Reviewing the results of decades of in-class consulting as well as on-line educational engagements with a prospective client recently allowed me to neuron-together a few interesting insights. I thought I would share them with you:


When comparing the quality of education received on-line with a traditional classroom it is true that - while classroom teaching is our classic model (and therefore understood by more people,) that on-line education requires allot more lower level, hands-on content. Why? Because impersonalized presentations simply cannot engage people long enough to keep an average student's attention!

Yet the demand to create allot of exercises to keep students engaged creates a classic case of a "top down," versus that "bottom up" approach... or perhaps a College, versus a Middle-School educational experience? (i.e. holding a student's attention for an average of 1 minute for every year-in life?)

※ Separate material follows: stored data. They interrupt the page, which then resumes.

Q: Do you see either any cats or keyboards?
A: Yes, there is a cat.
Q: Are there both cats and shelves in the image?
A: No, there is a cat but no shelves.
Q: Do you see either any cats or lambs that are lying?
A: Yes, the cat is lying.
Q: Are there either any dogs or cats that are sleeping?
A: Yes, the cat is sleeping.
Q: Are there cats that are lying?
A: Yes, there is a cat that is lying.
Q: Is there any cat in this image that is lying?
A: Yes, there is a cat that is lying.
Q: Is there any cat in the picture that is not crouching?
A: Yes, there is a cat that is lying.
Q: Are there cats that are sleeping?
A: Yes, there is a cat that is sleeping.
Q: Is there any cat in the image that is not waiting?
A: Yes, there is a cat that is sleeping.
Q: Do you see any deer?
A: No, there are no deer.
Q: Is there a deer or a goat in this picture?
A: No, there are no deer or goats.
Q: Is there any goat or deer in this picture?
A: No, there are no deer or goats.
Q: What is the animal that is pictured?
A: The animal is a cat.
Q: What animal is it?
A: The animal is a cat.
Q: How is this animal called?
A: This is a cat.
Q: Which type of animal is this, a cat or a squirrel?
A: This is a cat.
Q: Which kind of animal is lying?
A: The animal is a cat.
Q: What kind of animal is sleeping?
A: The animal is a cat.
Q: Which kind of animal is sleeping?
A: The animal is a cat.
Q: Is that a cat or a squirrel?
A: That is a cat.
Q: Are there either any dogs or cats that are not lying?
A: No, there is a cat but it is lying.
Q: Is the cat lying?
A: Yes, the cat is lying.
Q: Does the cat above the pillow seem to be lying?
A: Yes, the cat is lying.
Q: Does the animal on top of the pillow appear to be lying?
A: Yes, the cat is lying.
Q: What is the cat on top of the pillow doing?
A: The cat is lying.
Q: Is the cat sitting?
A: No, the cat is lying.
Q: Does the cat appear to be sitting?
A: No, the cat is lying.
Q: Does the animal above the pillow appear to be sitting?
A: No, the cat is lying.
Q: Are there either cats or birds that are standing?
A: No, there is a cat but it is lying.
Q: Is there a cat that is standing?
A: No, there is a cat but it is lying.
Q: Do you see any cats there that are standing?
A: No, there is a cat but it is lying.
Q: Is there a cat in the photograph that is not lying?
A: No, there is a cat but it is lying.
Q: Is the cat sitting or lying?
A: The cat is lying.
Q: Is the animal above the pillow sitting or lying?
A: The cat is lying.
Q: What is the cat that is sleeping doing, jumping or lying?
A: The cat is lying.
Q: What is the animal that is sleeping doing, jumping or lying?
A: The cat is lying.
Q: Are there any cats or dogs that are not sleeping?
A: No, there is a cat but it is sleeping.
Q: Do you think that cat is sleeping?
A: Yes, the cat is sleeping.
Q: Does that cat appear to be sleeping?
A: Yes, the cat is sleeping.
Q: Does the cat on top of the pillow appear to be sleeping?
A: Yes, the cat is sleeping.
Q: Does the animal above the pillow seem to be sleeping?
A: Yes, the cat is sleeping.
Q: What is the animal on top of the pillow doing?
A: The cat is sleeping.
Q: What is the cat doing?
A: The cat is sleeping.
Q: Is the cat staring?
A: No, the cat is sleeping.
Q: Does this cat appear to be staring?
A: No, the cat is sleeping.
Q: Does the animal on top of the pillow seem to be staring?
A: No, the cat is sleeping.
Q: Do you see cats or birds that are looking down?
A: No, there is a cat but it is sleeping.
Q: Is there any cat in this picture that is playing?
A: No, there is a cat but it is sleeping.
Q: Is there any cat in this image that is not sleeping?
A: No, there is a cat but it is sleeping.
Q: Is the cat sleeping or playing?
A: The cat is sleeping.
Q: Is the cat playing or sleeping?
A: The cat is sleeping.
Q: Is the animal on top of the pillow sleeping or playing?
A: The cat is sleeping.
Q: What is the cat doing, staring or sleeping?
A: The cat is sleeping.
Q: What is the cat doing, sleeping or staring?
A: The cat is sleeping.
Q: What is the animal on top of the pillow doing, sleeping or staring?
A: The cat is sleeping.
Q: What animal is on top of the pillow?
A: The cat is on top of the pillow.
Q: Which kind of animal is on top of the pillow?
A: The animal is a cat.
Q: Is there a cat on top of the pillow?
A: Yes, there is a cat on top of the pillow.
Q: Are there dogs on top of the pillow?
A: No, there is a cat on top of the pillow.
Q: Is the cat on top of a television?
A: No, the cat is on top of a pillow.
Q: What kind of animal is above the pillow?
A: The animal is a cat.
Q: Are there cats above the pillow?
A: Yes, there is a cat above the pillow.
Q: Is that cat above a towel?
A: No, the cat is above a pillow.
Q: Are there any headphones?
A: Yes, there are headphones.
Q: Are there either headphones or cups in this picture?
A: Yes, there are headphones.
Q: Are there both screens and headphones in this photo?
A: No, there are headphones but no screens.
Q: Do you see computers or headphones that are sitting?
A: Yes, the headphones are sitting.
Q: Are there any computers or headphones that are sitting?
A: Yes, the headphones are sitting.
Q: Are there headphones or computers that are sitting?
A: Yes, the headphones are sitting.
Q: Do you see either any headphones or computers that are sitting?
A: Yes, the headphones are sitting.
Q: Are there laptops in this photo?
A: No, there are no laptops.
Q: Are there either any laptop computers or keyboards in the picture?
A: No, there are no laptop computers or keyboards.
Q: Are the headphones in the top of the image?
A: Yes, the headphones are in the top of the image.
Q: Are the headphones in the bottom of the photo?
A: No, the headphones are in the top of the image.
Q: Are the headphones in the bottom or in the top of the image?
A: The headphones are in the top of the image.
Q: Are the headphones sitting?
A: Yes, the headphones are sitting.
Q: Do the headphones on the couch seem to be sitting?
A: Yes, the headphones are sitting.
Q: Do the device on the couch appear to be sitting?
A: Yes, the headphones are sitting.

Surely creating on-line versus in-person education also requires understanding that on-line students are usually allot more interested in a "how to," rather than the often-equally as-important "when to" and / or "why to." --Yet I believe that the problem lies with the delivery media. The problem seems to be engaging each student at a level that only an in-classroom educator seems able to achieve?

Simple Case Study

The USMC - for example - tried to save allot of money by not flying teachers out to students. Yet after less than a year of telling their students to "learn it all on-line," up-front & personal, instructor-lead classroom training is not only back, but it is becoming more popular than ever before.

Why? One reason is - when it comes to being taught - that people need an opportunity to participate, as well as to be mentored in terms that can be related to their problem domains. So while I "talk geek" on my Udemy training, I "talk financial" when teaching at financial companies, "talk military" when teaching at the DoD, and therefore turn on as many light-bulbs - as well as encourage as much classroom participation - as humanly possible.

Certainly those critiquing their own experience when comparing an on-line versus an in-room training experience may often discover that the mere potential of asking - or being asked - to participate if and of itself often encourages one to be more attentive & alert.

The "D Word"

So it is teaching on-line that tends to be the "knowledge dump" these days. Indeed, until 'chatbots get allot better ("Alexa, teach me Python"?) today one simply cannot mentor - let alone engage any student properly - en masse.

Hence the challenge with creating 5-star on-line education is to teach "knowledge," (a hands-on activity every 5 minutes is a good metric!) versus imparting "wisdom." Showing on-line students - whose attention spans are ALLOT less engaged - not only "how to," but also ramping-up to present those top-down / higher-educational concepts ... via a series of hands-on exercises ... every few minutes?!

Big changes, to be sure!

Interactive Video

Even when teaching students on-line and in real-time (WebEx etc,) allow me to observe that remote-only educational opportunities universally ignore the fact that the best educational experiences invariably connect with people in more ways than on-line educational experiences are presently able to provide. Without the ability to walk around & read the body language of each student, how can any instructor know if their message is even being received?

So perhaps in education - just as everywhere else - one truly tends to get no more than what one pays for?